Юханссон почувствовал быстро растущее раздражение.
«И что мне с этим делать?» – подумал он.
– Я немного волнуюсь, – сказала Ульрика Стенхольм и нервно мотнула головой. – Но постараюсь перейти к самой сути. Мой папа за пару дней до смерти рассказал, что одно дело мучило его очень много лет. Одна из его прихожанок, исповедуясь, сообщила ему, что знает, кто убил маленькую девочку. Ее звали Жасмин Эрмеган. Ей было девять, когда все случилось, и она жила в приходе Бромма. Однако женщина, исповедовавшаяся ему, заставила моего отца пообещать ничего никому не рассказывать, а поскольку речь шла о таинстве покаяния, не возникло никаких проблем. Как ты наверняка знаешь, священники обязаны строго хранить тайну исповеди без каких-либо исключений, в отличие от твоих и моих коллег. Но это ужасно мучило его, ведь преступника так и не нашли.
«Не история, а темный омут какой-то», – подумал Юханссон, и ситуация нисколько не улучшилась оттого, что у него внезапно заболела голова.

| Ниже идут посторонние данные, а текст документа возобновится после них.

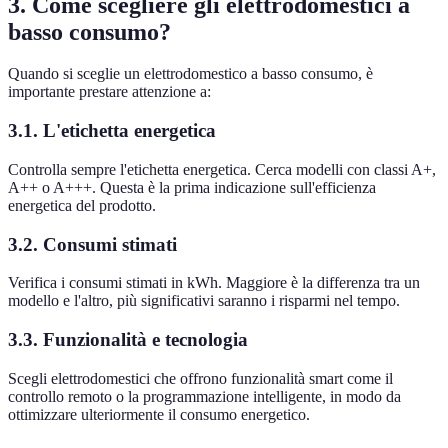
3. Come scegliere gli elettrodomestici a
basso consumo?
Quando si sceglie un elettrodomestico a basso consumo, è
importante prestare attenzione a:
3.1. L'etichetta energetica
Controlla sempre l'etichetta energetica. Cerca modelli con classi A+,
A++ o A+++. Questa è la prima indicazione sull'efficienza
energetica del prodotto.
3.2. Consumi stimati
Verifica i consumi stimati in kWh. Maggiore è la differenza tra un
modello e l'altro, più significativi saranno i risparmi nel tempo.
3.3. Funzionalità e tecnologia
Scegli elettrodomestici che offrono funzionalità smart come il
controllo remoto o la programmazione intelligente, in modo da
ottimizzare ulteriormente il consumo energetico.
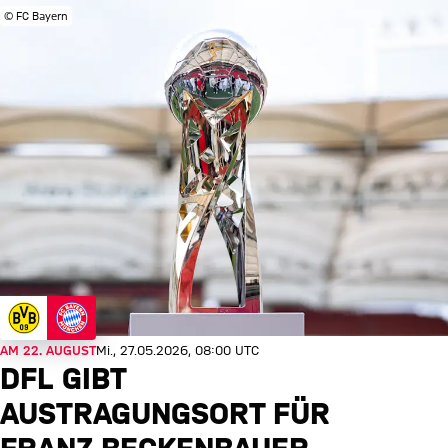
© FC Bayern
AM 22. AUGUST
Mi., 27.05.2026, 08:00 UTC
DFL GIBT
AUSTRAGUNGSORT FÜR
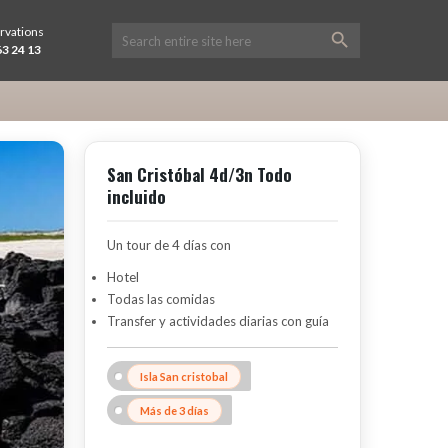
ervations
3 24 13
San Cristóbal 4d/3n Todo
incluido
Un tour de 4 días con
Hotel
Todas las comidas
Transfer y actividades diarias con guía
Isla San cristobal
Más de 3 días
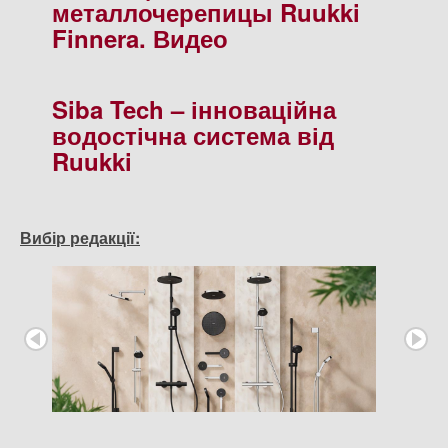
металлочерепицы Ruukki
Finnera. Видео
Siba Tech – інноваційна
водостічна система від
Ruukki
Вибір редакції:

– Меня интересует, куда мне с этим пойти…
– Дай мне бумагу и ручку, – перебил ее Юханссон, щелкнув пальцами левой руки. – «И зачем мне это нужно сейчас», – мелькнула мысль. – Подожди, – сказал он. – Лучше, если ты будешь писать. Запиши. На новой странице. Как ты говоришь, звали жертву? Ну, ту, девятилетнюю. Она еще жила в приходе твоего отца.
– Жасмин Эрмеган.
– Запиши, – распорядился Юханссон. – Давай действовать таким образом. Жертва, двоеточие. Жасмин Эрмеган, девять лет, проживала в приходе Бромма.
Ульрика Стенхольм кивнула и написала. Закончив, подняла глаза и кивнула снова.
– Когда это случилось?
«Вряд ли ведь недавно?»
– В июне 1985-го, так писали в газетах несколько недель назад. Там был большой репортаж в связи с тем, что минуло двадцать пять лет со времени трагического события.
– Подожди-ка, – остановил ее Юханссон. – Когда в июне? В июне 1985-го? – уточнил он на всякий случай.
«Давно я не разговаривал с таким бестолковым источником», – с раздражением подумал Юханссон. Ситуацию усугубляла чертова головная боль, и вдобавок он был пенсионером и пациентом, который, как считалось, должен воспринимать все с абсолютным спокойствием.
– Она исчезла вечером в пятницу 14 июня 1985-го. Неделю спустя девочку нашли убитой, ее изнасиловали и задушили в канун Янова дня. Именно 21 июня восемьдесят пятого года ее и нашли. Убийца закопал тело в лесу недалеко от Сигтуны. Упаковал в ужасные черные полиэтиленовые мешки.